|
Initial Hi-C data processing with HOMER
Hi-C and variant technologies use paired-end sequencing to
assign regions of the genome to the same physical
location. After sequencing, you should have two files
(or many sets of 2 files) for the first and second reads
from each pair. Unlike paired end sequencing for other
techniques like genomic resequencing or RNA-Seq, where you
might expect the 2nd read to be located within the general
vicinity of the first read, read-pairs from Hi-C should be
processed independently (e.g. do not use Tophat, bowtie, bwa
or any short read alignment software in "paired-end" mode -
each read should be mapped independently!).
Once Hi-C reads have been mapped, the makeTagDirectory program
is used to process the reads. Hi-C has many more
sources of noise than expected, so this step is particularly
important, and may need to be revisited and tweaked.
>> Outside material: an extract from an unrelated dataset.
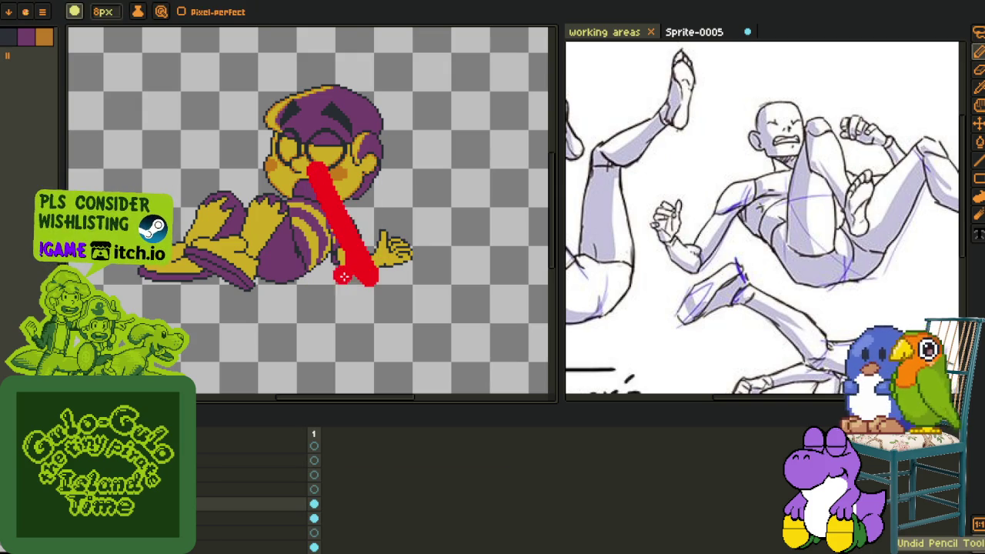
{"action": "key", "text": "ctrl+z"}
{"action": "key", "text": "ctrl+z"}
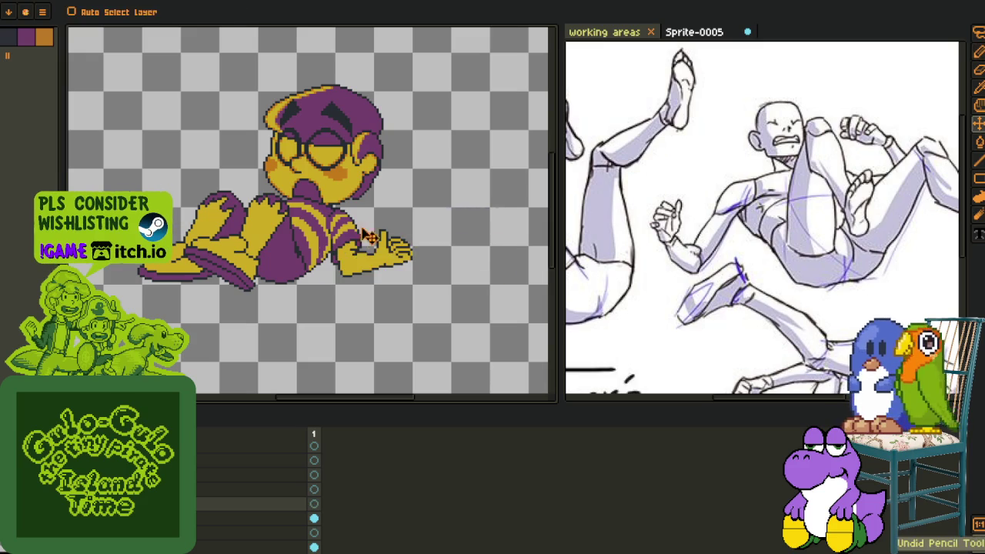
{"action": "left_click_drag", "start_coordinate": [308, 159], "coordinate": [358, 248]}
For this reason, we recommend running the command twice -
once to complete the lengthy process of merging all the
paired end reads into an "unprocessed" tag directory, then a
second time on copies of the first tag directory using
different parameters. For example:
makeTagDirectory HiC-Unprocessed
reads1-1.sam,reads1-2.sam reads2-1.sam,reads2-2.sam -tbp
1
Then experiment with different processing parameters
(remember to include " -update" - this tells the
program not to look for new data files but reprocess the
existing tag directory)
cp -r HiC-Unprocessed/ HiC-HindIIIonly/
makeTagDirectory
HiC-HindIIIonly -update -restrictionSite
AAGCTT -both -genome hg19 -removePEbg
cp -r HiC-Unprocessed/
HiC-noSelfLigation/
makeTagDirectory
HiC-noSelfLigation -update -restrictionSite
AAGCTT -removeSelfLigation -removePEbg -genome hg19
This is a more efficient way to approach Hi-C processing
if you're not sure what the data looks like yet.
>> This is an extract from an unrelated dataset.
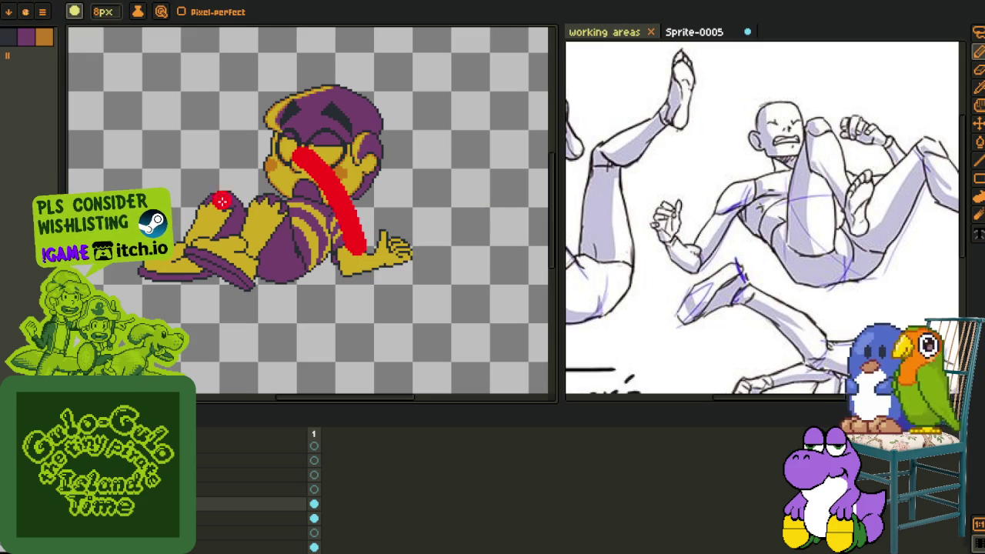
{"action": "left_click_drag", "start_coordinate": [213, 147], "coordinate": [241, 208]}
Creating a Paired-End Tag Directory with HOMER
Use makeTagDirectory to
process paired-end sequencing into a tag directory for use
with HOMER programs. For Hi-C, you want to map the
reads independently. This is different than most
"paired-end" alignments (such as for RNA-Seq) that
constrain the relative position of the fragments.
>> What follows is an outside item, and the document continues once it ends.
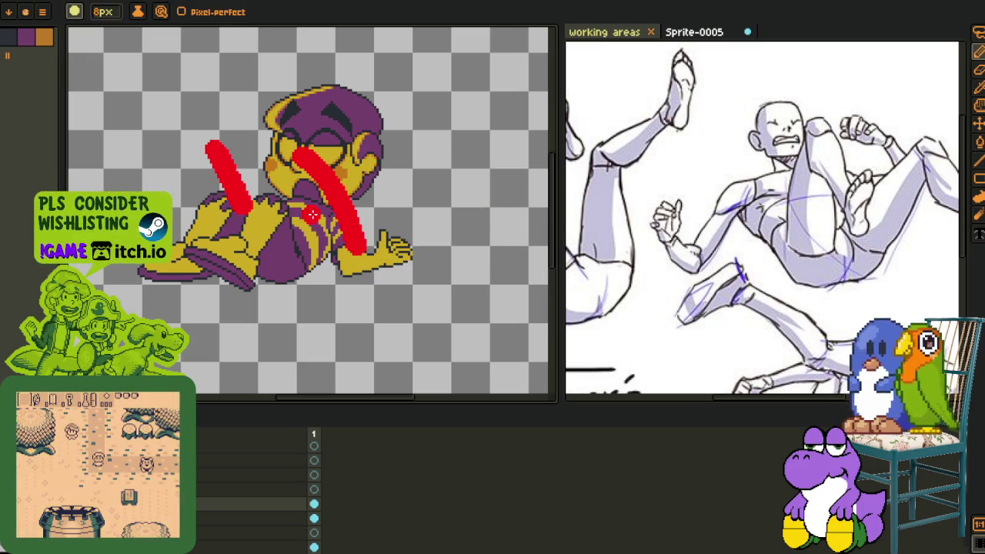
{"action": "key", "text": "v"}
{"action": "key", "text": "Delete"}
For Hi-C these assumptions do not hold. I'd
recommend mapping the same way you would ChIP-Seq data,
allowing only unique genomic matches. You may also want to
check for restriction sites in your reads - sequence on
either side of the restriction site might map to different
locations, so it might be wise to trim the sequence after
the restriction site to help with mapping (i.e. use " homerTools trim -3 AAGCTT reads.fq" to trim the
reads before mapping)
To create a paired-end tag directory, you must run makeTagDirectory by
entering the two halves of the mapped reads separated by a
comma, without spaces. For example:
makeTagDirectory <OutputTagDirectory>
<alignment file-read1>,<alignment
file-read2> ... [-illuminaPE] [-tbp 1]
i.e. makeTagDirectory
ES-HiC lane1-read1.sam,lane1-read2.sam
lane2-read1.sam,lane2-read2.sam -illuminaPE -tbp 1
HOMER matches reads between alignment files by matching
their names, but to work with the original bowtie output
files for Illumina sequencing (which often contains a 0 or
1 at the end to delineate the read source), it will need
to remove the last character before trying to match.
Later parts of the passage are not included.